QIIME is a suite of bioinformatic tools for analyzing large microbial datasets including 16S, 18S and fungal ITS amplicon sequences as well as shotgun metagenomic data from a variety of high-throughput sequencing platforms (Caporaso et al., 2010;Kuczynski et al., 2012;Navas-Molina et al., 2013;Caporaso et al., 2010). QIIME has been used in hundreds of studies of microbial diversity worldwide, and is constantly evolving to incorporate new functionality. The development and implementation of QIIME has relied heavily on the PyCogent software library (Knight et al., 2007), much of which is now being integrated into the Biological Python Package, or BiPy. BiPy provides a variety of core objects and statistical tools structured as a toolkit for researchers to build pipelines on top of it. QIIME is supported by and integrated with a database accessible to the public via a web interface (www.microbio.me/qiime), which allows external users to upload and analyze microbial sequence data and associated meta-data. This is currently being redesigned and restructured under the auspices of Qiita, which will allow for more efficient complete analysis and meta-analysis of microbial community data.

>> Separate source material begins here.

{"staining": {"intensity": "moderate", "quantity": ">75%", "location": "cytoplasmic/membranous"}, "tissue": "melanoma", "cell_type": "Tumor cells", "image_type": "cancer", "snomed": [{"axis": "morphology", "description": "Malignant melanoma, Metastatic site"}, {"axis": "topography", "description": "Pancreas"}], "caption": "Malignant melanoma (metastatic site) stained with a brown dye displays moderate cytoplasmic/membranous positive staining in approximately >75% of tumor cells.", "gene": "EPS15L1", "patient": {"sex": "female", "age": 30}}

QIIME makes uses of several analysis tools and resources developed in our lab, and we have benchmarked and analyzed these tools in order to provide users with the most robust methods as well as recommendations for further downstream analyses (Bokulich et al., 2012;Kuczynski et al., 2010). QIIME offers several methods to cluster and assign taxonomy to ribosomal RNA sequences, some of which are most commonly used in conjunction with the Greengenes ribosomal RNA database (http://greengenes.secondgenome.com) to generate clusters and/or support assignments. Recently, we were part of an effort to update Greengenes and reconcile its taxonomy with that of other databases (McDonald et al., 2012). This led to the development of the tax2tree software, and resulted in highly improved taxonomic classifcations.

We developed UniFrac (Lozupone et al., 2010), a clustering metric that uses a phylogenetic tree to measure the biological distance between each pair of environments represented in the tree. We can then use clustering methods, such as hierarchical clustering, and ordination methods, such as Principal Coordinates Analysis, to identify environments that are more similar or different, and to correlate these differences with physical and biological properties of the environment. The subsequent development of FastUnifrac (Hamady et al., 2010) expanded UniFrac’s functionality to large high-throughput sequencing data sets. EMPeror, which is now integrated in QIIME, provides three-dimensional visualization of ordination plots constructed from these relationships, allowing interactive manipulation of the images produced as well as the ability to save in different formats for publication and presentation (Vázquez-Baeza et al., 2013). SitePainter provides additional visualization capabilities for studies with a spatial component, allowing the juxtaposition of taxonomy and within and between sample relationships with spatial data (Gonzalez et al., 2012).

The establishment of the biom format as a standard for tables detailing microbial community composition (OTU tables) (McDonald et al., 2012) easily allows QIIME outputs to be used as inputs for other recently developed software packages. For example, SourceTracker enables the detection of potential contaminants in microbial data sets by comparing microbial communities in environmental samples such as air or laboratory surfaces with those in the actual samples of interest (Knights et al., 2012). Pi-Crust uses data from ribosomal gene studies, which provides information on microbial taxonomy and diversity, to predict which functions microbial communities may be carrying out in a given system (Langille et al., 2013).